Si les gens heureux n’ont pas d’histoire, c’est que chaque jour ils demeurent bouche bée devant le bonheur qu’ils éprouvent. À mon compagnon, Pierre, pour cet étonnement et ce miracle si doux.
Un beau clin d’œil à Olivier, l’ami et le frère dont j’ai toujours rêvé...
J’ai écrit cette dédicace pour La Vie dure paru en 1997. Ces phrases gisent, telles des fleurs fanées dans leur vase sans eau, possédant une gentille beauté proche du mensonge.
Je les relis, surpris par le chemin parcouru, la distance qui aura dilaté, dans un premier temps, cette amitié avec Olivier. Je n’ai, en fait, que très peu de nouvelles de lui. Notre relation aura duré le temps qu’on y goûte. Oh ! À le revoir, j’en serais très heureux, il m’a apporté beaucoup. Nous nous sommes connus avec les balbutiements de l’avant l’Internet, du temps de Compuserve. Il vivait en France, à l’époque j’avais même tapé sa thèse ou je ne sais plus quel texte scolaire et lui avait transmis le tout par courrier terrestre. Ce n’était pas encore le temps des tweets et des passions instantanées. Olivier est venu s’établir un temps au Québec, puis il est reparti revivre en France.
Quant à Pierre, j’ai vécu avec lui pendant seize ans. Notre compagnonnage restera un beau sillon dans mon cœur et je ne renie surtout pas les bienfaits que m’aura apporté sa présence. Maintenant que nos pas n’empruntent plus les mêmes chemins, j’ai tout de même conservé ses coordonnées dans mon GPS sentimental. Il sait que, s’il se perd, je serai là pour lui proposer de nouvelles routes, tout comme je sais qu’il peut rectifier le magnétisme de ma boussole défaillante.
Il n’en demeure pas moins que cette dédicace a vieilli, ne me représente plus.

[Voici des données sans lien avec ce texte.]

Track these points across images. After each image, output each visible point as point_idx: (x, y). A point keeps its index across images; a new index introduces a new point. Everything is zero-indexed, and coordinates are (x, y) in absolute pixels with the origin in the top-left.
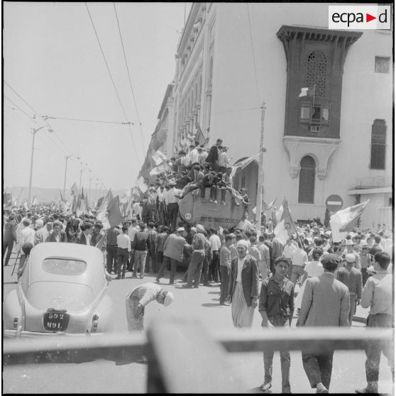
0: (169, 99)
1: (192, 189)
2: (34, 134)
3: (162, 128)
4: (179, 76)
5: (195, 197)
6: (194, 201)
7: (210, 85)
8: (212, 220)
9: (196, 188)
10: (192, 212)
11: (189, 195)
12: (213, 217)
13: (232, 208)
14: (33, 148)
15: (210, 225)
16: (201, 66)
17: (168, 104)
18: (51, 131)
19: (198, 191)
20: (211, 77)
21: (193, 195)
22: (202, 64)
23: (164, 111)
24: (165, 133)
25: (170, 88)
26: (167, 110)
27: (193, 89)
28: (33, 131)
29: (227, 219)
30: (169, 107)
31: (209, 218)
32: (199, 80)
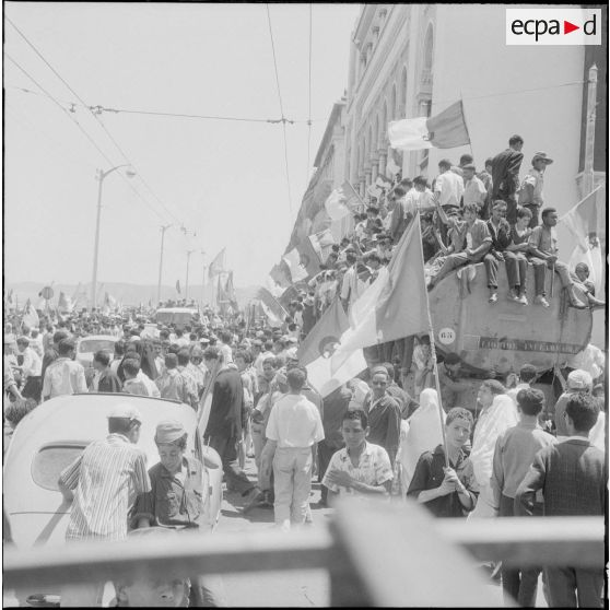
0: (336, 129)
1: (456, 265)
2: (101, 180)
3: (324, 179)
4: (357, 84)
5: (467, 286)
6: (462, 296)
7: (428, 81)
8: (509, 346)
9: (466, 263)
10: (457, 325)
11: (449, 280)
12: (511, 337)
13: (563, 314)
14: (99, 206)
15: (504, 360)
16: (404, 53)
17: (333, 137)
18: (131, 174)
19: (473, 271)
20: (429, 64)
21: (460, 281)
22: (407, 45)
23: (326, 152)
24: (329, 187)
25: (337, 110)
26: (333, 146)
27: (387, 98)
28: (99, 175)
29: (549, 344)
30: (336, 143)
31: (502, 340)
32: (400, 77)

Comme je m’apprête à relire le texte pour le publier en format électronique, je sais d’ores et déjà que je ne peux remettre cette inscription en début d’ouvrage, car je n’y suis plus, ce n’est plus moi.
Je me demande s’il en va ainsi de toutes ces envolées de début d’ouvrage qu’on lit constamment. Ce sont des marques, des traits témoignant de notre passage qui resteront sur le papier vieillit des livres. Or, puisque mes livres renaissent autrement, par ma seule volonté, sans aucune consécration, dans une nouvelle bibliothèque plus évanescente, sans doute plus appropriée à mon existence, je n’ai plus le goût de dédier ce que j’écris à quiconque.
Les fables, comme les sentiments, se fanent. Elles laissent derrière elles des parfums d’automne. La vie dure, comme le suggérait cet ouvrage. J’espère que mes histoires prendront plus de temps à se faner.
J’ ai relu quelques pages de ce texte. Étrange impression. Douce chaleur. Sans doute le livre de tous mes espoirs et de toutes mes fables.